Менхеперра-сенеб побагровел от злости.
— Видишь ли, досточтимый Рехмира, дело божественных отцов — возносить молитвы, дело семеров — заботиться о благе и достатке войска его величества. Если первая задача, по-твоему, была выполнена плохо, вторая с лихвой вознаградила его величество за всё. Всё то время, которое он провёл в бездействии, войско прекрасно питалось хлебом, мясом и мёдом, в изобилии доставленными из всех степатов Кемет. Однако хлеб не заменил молитв, и, как видишь, его величество следует по верному пути — щедро оделяет добычей храмы, так как нуждается в их поддержке.

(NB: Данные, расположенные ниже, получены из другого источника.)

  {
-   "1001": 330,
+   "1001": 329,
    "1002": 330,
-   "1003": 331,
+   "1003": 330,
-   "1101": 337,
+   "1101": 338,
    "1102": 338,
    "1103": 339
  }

— Кто же решится вступить в бой без благословения великого Амона? — Чати словно в недоумении возвёл к небу свои тщательно подведённые глаза. — Без благословения богов нельзя вступать даже в безобидный спор, не то что в борьбу с врагами Кемет.

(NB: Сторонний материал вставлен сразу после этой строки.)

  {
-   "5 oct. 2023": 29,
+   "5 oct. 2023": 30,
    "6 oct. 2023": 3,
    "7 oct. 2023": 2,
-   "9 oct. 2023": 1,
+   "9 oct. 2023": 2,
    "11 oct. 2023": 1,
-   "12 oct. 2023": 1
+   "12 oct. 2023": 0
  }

— Ты прав, достойнейший Рехмира. Жаль, что об этом забывают многие семеры его величества.
— Семеры… — Рехмира горестно вздохнул. — А помнят ли о благочестии военачальники? Вот в чём дело, божественный отец. Хотя мне говорили, что Дхаути и Себек-хотеп поднесли храму Амона богатые дары, я полагаю, что они могли бы быть щедрее.
Менхеперра-сенеб, привыкший к постоянным уловкам чати, к его хитрости даже в делах, не требующих её, подозрительно покосился на Рехмира — на этот раз его голос звучал вполне искренне.
— Не знаю, о чём ты говоришь, Рехмира. Благочестие военачальников заслуживает уважения и поистине достойно подражания, а уж если его величество оказывает им покровительство…
— То не только Дхаути, имеющий жреческий сан, но и многие другие вскоре станут управлять делами храмов, — подхватил Рехмира.